### [Problems and tasks]
a - Return the part of the Jucifer album review that begins at the words "Jucifer - Throned" and stops after "at best, awestruck.", copied without any changes.
b - According to the Jucifer album review, which cymbals are too loud in certain passages?
c - Write the next part of the review of Jucifer's Throned in Blood, beginning after its last sentence.

── Text block ──

Monday, October 18, 2010

Jucifer - Throned in Blood

Jucifer is easily one of the more interesting metal acts still active today.  Formed in 1993, this husband-and-wife team have both toured relentlessly in the US and churned out around 10 albums and EPs in the past 17 years. Frankly, what gives them staying power is a wonderful sense of variety and experimentation, with the technical ability to back it up. The bands roots are in punk and sludge, but each album sees the introduction of much more melodic and conceptual motifs, that is, until this 2010 release. To be as forward as possible: If you like raw, evil sounding music, go buy this album, you don't even need the rest of this review. If, however, you are expecting the same kind of variety and sonic space to be found on albums like If Thine Enemy Hunger and L 'Autrichienne, you are going to be at worst, disappointed, and at best, awestruck.
   The production efforts on Throned in Blood make for an incredibly raw experience. Reverb and delay are hardly, if at all, used, and thus the disc sounds as if you are listening to a pre-mix recording session. Its almost a "live" quality without the atmosphere and crowd. That said, it falls flat in a few areas, most noticeably the drum kit. Crash and ride cymbals are way too loud in certain passages and make the kit sound a lot smaller that it has on previous Jucifer records. Some listeners may also find the guitar tones used to be underwhelming and sloppy, but I feel the way the guitars and bass have been recorded really serves the purpose of making this album sound as brutal and evil as possible. You can hear every little buzz, feedback squeal and speaker clip as the amps used are being abused by Valentine's death-y riffing.

───
── Given material ──

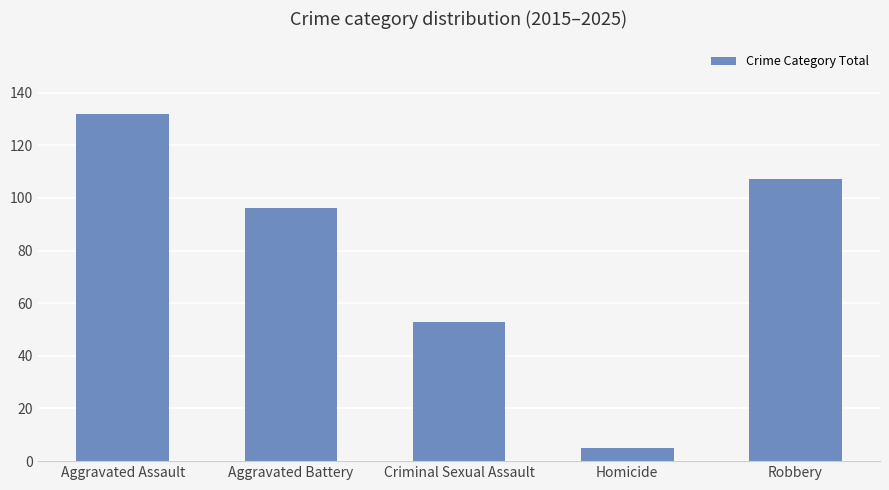

True or false: the data shows 96 at Aggravated Battery.

True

───

### [Exercise answers]
a -
Jucifer - Throned in Blood

Jucifer is easily one of the more interesting metal acts still active today.  Formed in 1993, this husband-and-wife team have both toured relentlessly in the US and churned out around 10 albums and EPs in the past 17 years. Frankly, what gives them staying power is a wonderful sense of variety and experimentation, with the technical ability to back it up. The bands roots are in punk and sludge, but each album sees the introduction of much more melodic and conceptual motifs, that is, until this 2010 release. To be as forward as possible: If you like raw, evil sounding music, go buy this album, you don't even need the rest of this review. If, however, you are expecting the same kind of variety and sonic space to be found on albums like If Thine Enemy Hunger and L 'Autrichienne, you are going to be at worst, disappointed, and at best, awestruck.

b - The crash and ride cymbals.

c -
   The first couple of times I listened to this album, I was taken aback by the mix of styles present in its compositional elements. This is nothing new for Jucifer. (its actually the main reason why L 'Autrichienne was received so favorably.) This time around, the mix of styles is from the much more dense part of the metal pool. Its kind of like watching a rare and flashy martial art - you stare in confusion and awe until it knocks you flat on your ass. From one moment to the next its difficult to say what kind of music this is; It has the stop/start dynamics of grunge and indie, it had the speedy diminished riffs and double bass of death metal (minus the solos), vocals have the sickly rasp of black metal, and occasionally the tempo slows and the pentatonics come out, a la sludge. Once again, however, and very much like the production on this album, it compositional decisions can be iffy a few tracks where slower sections can sound out of place amid blast beats and tremolo picking. If nothing else, it sacrifices continuity to reinforce the brutality of the tracks, which is something you'll have to come up with your own opinion on according to your taste in heavy music.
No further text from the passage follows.